Emine Şenyaşar, a woman who has been demanding justice for three of her family members murdered by people connected to a lawmaker from Turkey’s ruling Justice and Development Party (AKP), now faces up to two years in prison for allegedly insulting the MP, the Artı Gerçek news website reported on Wednesday.
The prosecutor requested Şenyaşar’s imprisonment during a hearing at a Şanlıurfa court before which she appeared in a wheelchair.
The trial was adjourned until December 20 after the defense lawyers asked for extra time.
“The woman sitting on the defendant bench in her wheelchair is Emine Şenyaşar. She has kept watch for 846 days in front of the Şanlıurfa courthouse to seek justice for her husband and children who were murdered in a hospital,” her son Ferit Şenyaşar wrote on social media. “The murderers are free while the mother is put on trial.”
Şenyaşar has faced 31 investigations since she launched her “Justice Watch,” a series of sit-ins in front of a local courthouse in March 2021 to seek justice for her loved ones, 10 of which later turned into prosecutions.
In June 2018 her husband Esvet Şenyaşar and two of their sons, Adil and Celal, were brutally murdered in Şanlıurfa by the family of AKP deputy İbrahim Halil Yıldız.
They were initially attacked in their store and taken to a hospital. However, they were followed by the family of AKP deputy Yıldız to the hospital, where they were ultimately murdered. Eight more people were injured during fights between the two groups. An older brother of Yıldız was also killed.

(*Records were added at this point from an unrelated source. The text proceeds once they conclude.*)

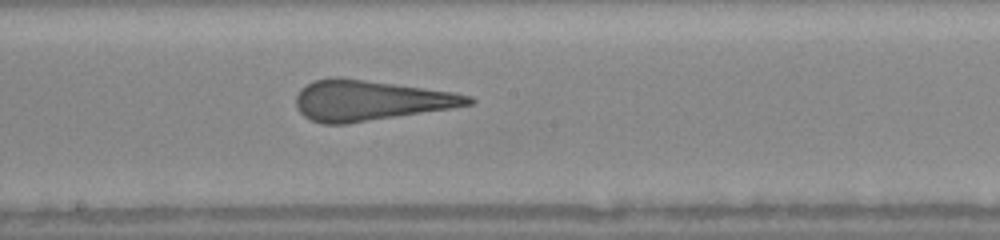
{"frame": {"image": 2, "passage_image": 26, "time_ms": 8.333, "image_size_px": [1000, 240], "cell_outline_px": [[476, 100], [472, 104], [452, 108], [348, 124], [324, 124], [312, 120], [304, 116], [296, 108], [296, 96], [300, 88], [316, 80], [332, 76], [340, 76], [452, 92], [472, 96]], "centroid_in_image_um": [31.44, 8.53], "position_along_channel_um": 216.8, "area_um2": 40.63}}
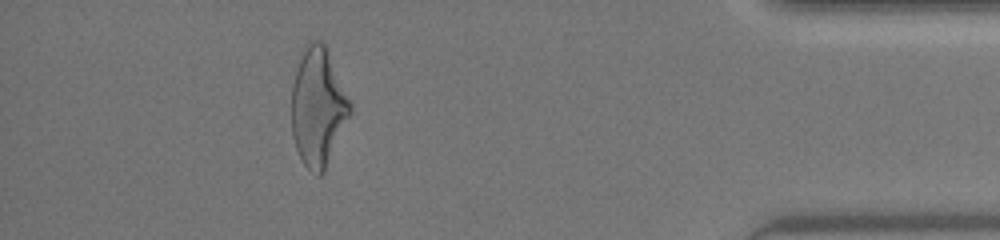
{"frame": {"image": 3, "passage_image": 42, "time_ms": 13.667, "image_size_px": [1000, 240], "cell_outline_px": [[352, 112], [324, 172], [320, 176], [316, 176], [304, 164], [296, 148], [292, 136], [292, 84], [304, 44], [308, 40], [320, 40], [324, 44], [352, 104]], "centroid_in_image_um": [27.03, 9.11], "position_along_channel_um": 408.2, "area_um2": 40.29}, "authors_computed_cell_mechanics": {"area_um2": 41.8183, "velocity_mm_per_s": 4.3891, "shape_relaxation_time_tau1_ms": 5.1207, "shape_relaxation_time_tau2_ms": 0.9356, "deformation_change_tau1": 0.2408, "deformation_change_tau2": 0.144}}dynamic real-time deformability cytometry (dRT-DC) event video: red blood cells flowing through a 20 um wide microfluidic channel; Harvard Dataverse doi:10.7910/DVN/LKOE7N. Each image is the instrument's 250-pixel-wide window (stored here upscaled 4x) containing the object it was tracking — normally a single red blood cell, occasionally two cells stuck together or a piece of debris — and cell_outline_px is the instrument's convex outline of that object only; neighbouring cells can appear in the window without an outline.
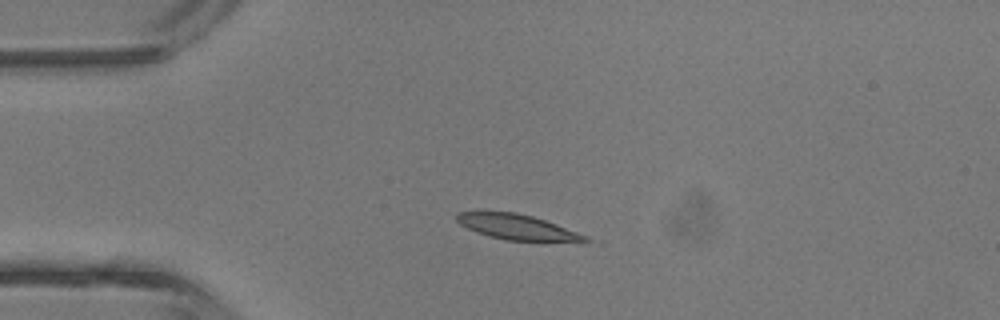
{"species": "common noctule bat (a hibernating species)", "species_latin": "Nyctalus noctula", "temperature_condition": "room temperature", "stored_images_in_passage": 3, "camera_frame_rate_fps": 3000, "um_per_image_px": 0.085, "animal": {"sex": "male", "body_mass_g": 13.3}, "frame": {"image": 1, "passage_image": 2, "time_ms": 1.333, "image_size_px": [1000, 320], "cell_outline_px": [[604, 244], [600, 244], [504, 240], [488, 236], [476, 232], [460, 224], [456, 220], [456, 212], [516, 212], [532, 216], [556, 224], [588, 236]], "centroid_in_image_um": [44.19, 19.37], "position_along_channel_um": 40.8, "area_um2": 19.77}}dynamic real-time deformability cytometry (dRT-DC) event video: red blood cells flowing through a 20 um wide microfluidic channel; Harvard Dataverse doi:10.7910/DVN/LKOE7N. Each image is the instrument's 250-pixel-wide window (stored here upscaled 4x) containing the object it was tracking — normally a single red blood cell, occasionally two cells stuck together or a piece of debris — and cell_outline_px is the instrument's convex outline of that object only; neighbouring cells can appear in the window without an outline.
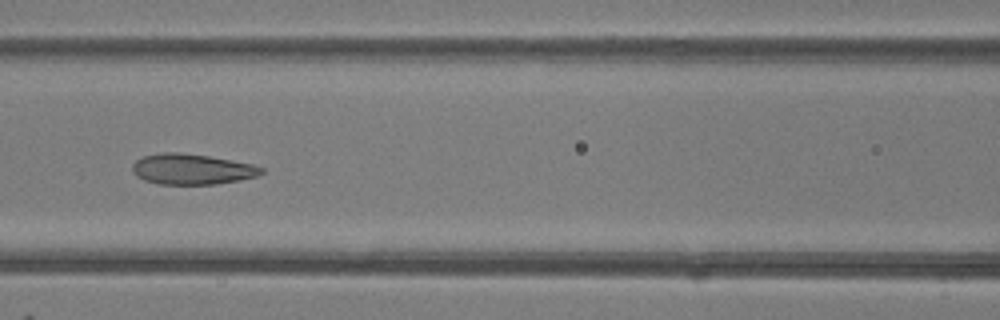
{"species": "common noctule bat (a hibernating species)", "species_latin": "Nyctalus noctula", "temperature_condition": "room temperature", "stored_images_in_passage": 30, "camera_frame_rate_fps": 3000, "um_per_image_px": 0.085, "animal": {"sex": "female"}, "frame": {"image": 1, "passage_image": 22, "time_ms": 7.0, "image_size_px": [1000, 320], "cell_outline_px": [[264, 172], [256, 176], [240, 180], [216, 184], [160, 184], [144, 180], [136, 176], [132, 172], [132, 164], [136, 160], [144, 156], [164, 152], [180, 152], [208, 156], [252, 164], [264, 168]], "centroid_in_image_um": [16.29, 14.38], "position_along_channel_um": 150.3, "area_um2": 22.95}}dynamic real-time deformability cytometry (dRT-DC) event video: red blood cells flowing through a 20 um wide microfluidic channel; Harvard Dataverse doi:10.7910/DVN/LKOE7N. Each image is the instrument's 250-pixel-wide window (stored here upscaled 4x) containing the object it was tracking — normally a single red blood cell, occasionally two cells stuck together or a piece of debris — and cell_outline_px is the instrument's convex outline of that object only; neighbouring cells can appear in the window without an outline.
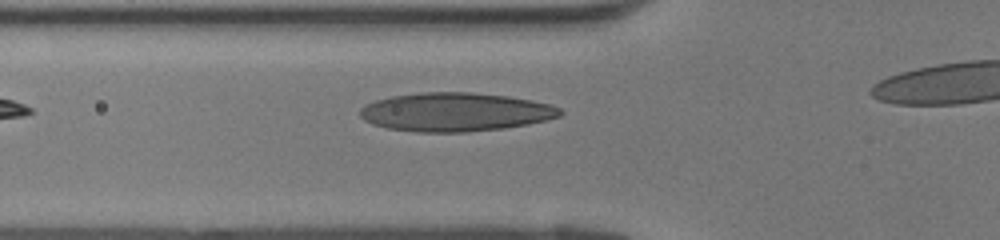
{"species": "human", "species_latin": "Homo sapiens", "temperature_condition": "room temperature", "stored_images_in_passage": 26, "camera_frame_rate_fps": 3000, "um_per_image_px": 0.085, "donor": {"sex": "female"}, "frame": {"image": 1, "passage_image": 5, "time_ms": 1.333, "image_size_px": [1000, 240], "cell_outline_px": [[564, 112], [560, 116], [548, 120], [528, 124], [504, 128], [468, 132], [416, 132], [388, 128], [372, 124], [364, 120], [360, 116], [360, 108], [376, 100], [392, 96], [420, 92], [472, 92], [508, 96], [532, 100], [552, 104], [560, 108]], "centroid_in_image_um": [38.74, 9.52], "position_along_channel_um": 87.1, "area_um2": 45.32}}
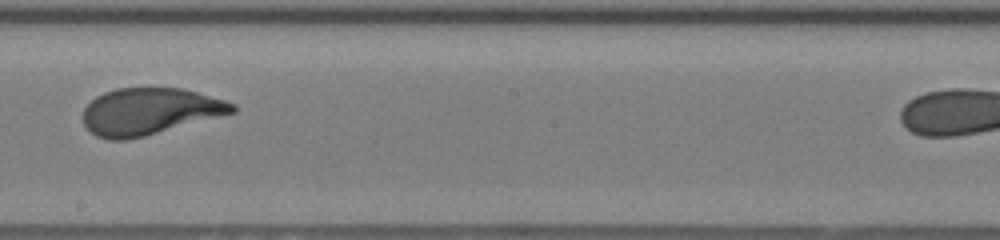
{"frame": {"image": 2, "passage_image": 14, "time_ms": 4.333, "image_size_px": [1000, 240], "cell_outline_px": [[236, 112], [144, 136], [128, 140], [108, 140], [96, 136], [84, 124], [84, 108], [96, 96], [104, 92], [116, 88], [180, 88], [196, 92], [224, 100], [236, 104]], "centroid_in_image_um": [12.71, 9.47], "position_along_channel_um": 235.5, "area_um2": 40.4}}
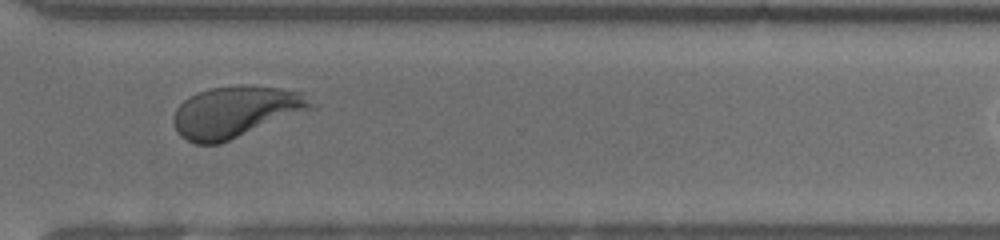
{"frame": {"image": 3, "passage_image": 21, "time_ms": 6.667, "image_size_px": [1000, 240], "cell_outline_px": [[320, 104], [316, 108], [220, 144], [196, 144], [180, 136], [172, 124], [172, 116], [176, 108], [184, 100], [208, 88], [236, 84], [248, 84], [280, 88], [304, 92]], "centroid_in_image_um": [20.1, 9.49], "position_along_channel_um": 350.5, "area_um2": 42.08}}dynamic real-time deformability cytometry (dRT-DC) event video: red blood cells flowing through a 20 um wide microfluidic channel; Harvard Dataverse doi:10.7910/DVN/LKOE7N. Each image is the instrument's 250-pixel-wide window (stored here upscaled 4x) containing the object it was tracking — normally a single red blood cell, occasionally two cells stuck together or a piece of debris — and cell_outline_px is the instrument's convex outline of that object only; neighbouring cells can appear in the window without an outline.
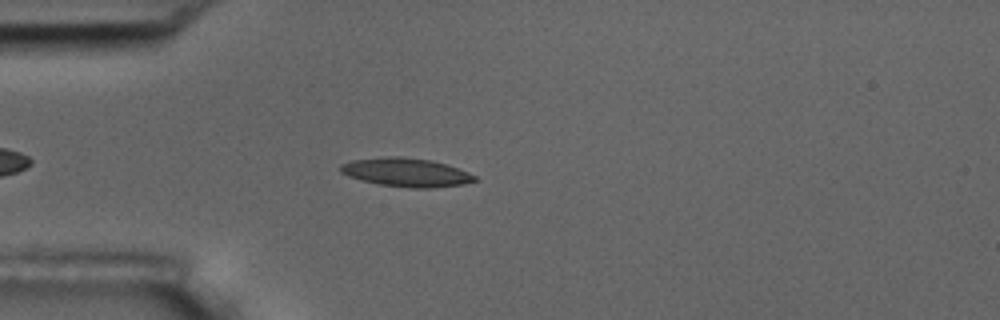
{"species": "common noctule bat (a hibernating species)", "species_latin": "Nyctalus noctula", "temperature_condition": "room temperature", "stored_images_in_passage": 7, "camera_frame_rate_fps": 3000, "um_per_image_px": 0.085, "animal": {"sex": "male", "body_mass_g": 17.5, "forearm_length_mm": 52.3}, "frame": {"image": 1, "passage_image": 7, "time_ms": 1669.333, "image_size_px": [1000, 320], "cell_outline_px": [[476, 180], [464, 184], [432, 188], [412, 188], [380, 184], [348, 176], [340, 172], [340, 164], [352, 160], [388, 156], [400, 156], [432, 160], [468, 172], [476, 176]], "centroid_in_image_um": [34.51, 14.64], "position_along_channel_um": 50.5, "area_um2": 22.2}}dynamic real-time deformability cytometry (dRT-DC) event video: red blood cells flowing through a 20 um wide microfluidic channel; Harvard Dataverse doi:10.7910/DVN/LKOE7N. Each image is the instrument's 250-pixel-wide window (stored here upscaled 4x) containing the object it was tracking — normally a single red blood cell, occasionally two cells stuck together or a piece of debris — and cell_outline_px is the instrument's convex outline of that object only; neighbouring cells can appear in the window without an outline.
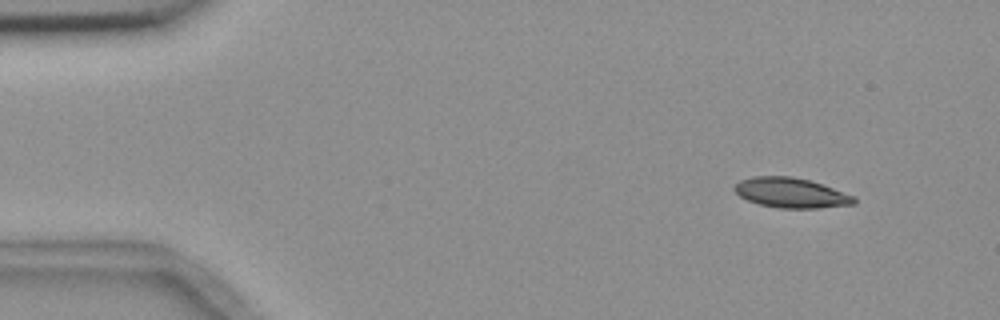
{"species": "common noctule bat (a hibernating species)", "species_latin": "Nyctalus noctula", "temperature_condition": "room temperature", "stored_images_in_passage": 4, "camera_frame_rate_fps": 3000, "um_per_image_px": 0.085, "animal": {"sex": "female", "body_mass_g": 18.4}, "frame": {"image": 1, "passage_image": 1, "time_ms": 0.0, "image_size_px": [1000, 320], "cell_outline_px": [[856, 204], [820, 208], [780, 208], [760, 204], [748, 200], [740, 196], [732, 188], [740, 180], [752, 176], [792, 176], [812, 180], [852, 196], [856, 200]], "centroid_in_image_um": [67.22, 16.38], "position_along_channel_um": 17.8, "area_um2": 20.81}}
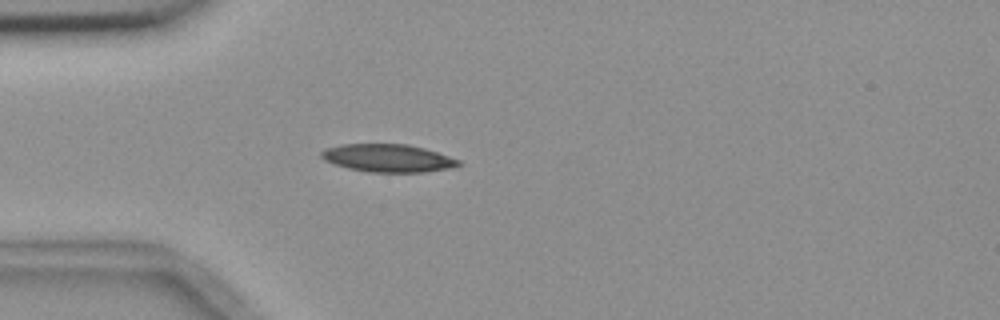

According to her son Ferit Şenyaşar, who survived the incident, bullets from 17 different guns were retrieved from the body of one of his brothers.
Two Şenyaşar brothers, Ferit and Fadıl, who were injured but survived, were later detained, and Fadıl Şenyaşar was arrested. However, none of Yıldız’s relatives or his bodyguards were detained despite the fact that three people had died.
Only 15 months later, on September 18, 2020, was Yıldız’s older brother, Enver Yıldız, arrested.
The Yıldız family claimed the Kurdish Şenyaşar family had links to the outlawed Kurdistan Workers’ Party (PKK) and that they had been victims of terrorism.